The typical American today believes that a CEO is paid too much for the work they do. They hear stories about the 1 percent twiddling their thumbs at work and getting loads of extra money they do not deserve.

Though the reasons can be hard for the average citizen to relate to, there is reasoning for why CEOs make so much money. What could validate the 163,000 dollar average salary Payscale.com claim CEOs have? Death. More specifically, the sudden removal of a CEO from a company. If once the CEO dies or moves on from the company, the company experiences a gain, then they were being overpaid because the CEO was losing the company money. However, if stock prices plummet once the CEO leaves, their salary was not taking from the company as much as the individual was adding, proving the costs worth it. Though one may agree or disagree with this principle, this is the way most salaries are decided; an employee is paid an amount near what they add to the company, and if their salary causes the company to take a hit, they are being paid too much. Why not pay them much lower, then, to give the company as much gain as possible from their involvement? Because if a person is paid too much less than what they bring to the company, they will leave. This may not be possible for minimum wage workers who are living paycheck to paycheck, and thus must take what they get to get by, but at a CEO’s level if they feel undervalued, they will seek other work, or if another company believes it can make a better offer without exceeding that value, it will lure them away.

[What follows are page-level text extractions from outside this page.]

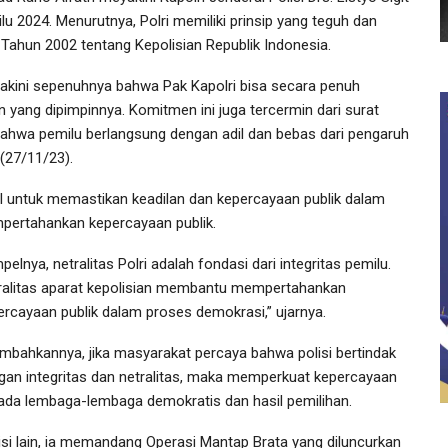
u 2024. Menurutnya, Polri memiliki prinsip yang teguh dan
ahun 2002 tentang Kepolisian Republik Indonesia.
yakini sepenuhnya bahwa Pak Kapolri bisa secara penuh
n yang dipimpinnya. Komitmen ini juga tercermin dari surat
bahwa pemilu berlangsung dengan adil dan bebas dari pengaruh
(27/11/23).
ial untuk memastikan keadilan dan kepercayaan publik dalam
mpertahankan kepercayaan publik.
pelnya, netralitas Polri adalah fondasi dari integritas pemilu.
ralitas aparat kepolisian membantu mempertahankan
ercayaan publik dalam proses demokrasi,” ujarnya.
ambahkannya, jika masyarakat percaya bahwa polisi bertindak
gan integritas dan netralitas, maka memperkuat kepercayaan
ada lembaga-lembaga demokratis dan hasil pemilihan.
sisi lain, ia memandang Operasi Mantap Brata yang diluncurkan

Some criticism in the business world has cropped up on the topic, less that CEOs in general should have a major pay cut; more accurately, they want there to be stronger connection between CEO pay and performance.

CEOs can be put in danger, and often costs can be allocated to pay for security systems, though sometimes the company will cover these if they seem reasonably directly connectable to the CEO’s involvement with the company.     As the Harvard Business Review puts it, “More aggressive pay-for-performance systems (and a higher probability of dismissal for poor performance) would produce sharply lower compensation for less talented managers. Over time, these managers would be replaced by more able and more highly motivated executives who would, on average, perform better and earn higher levels of pay.”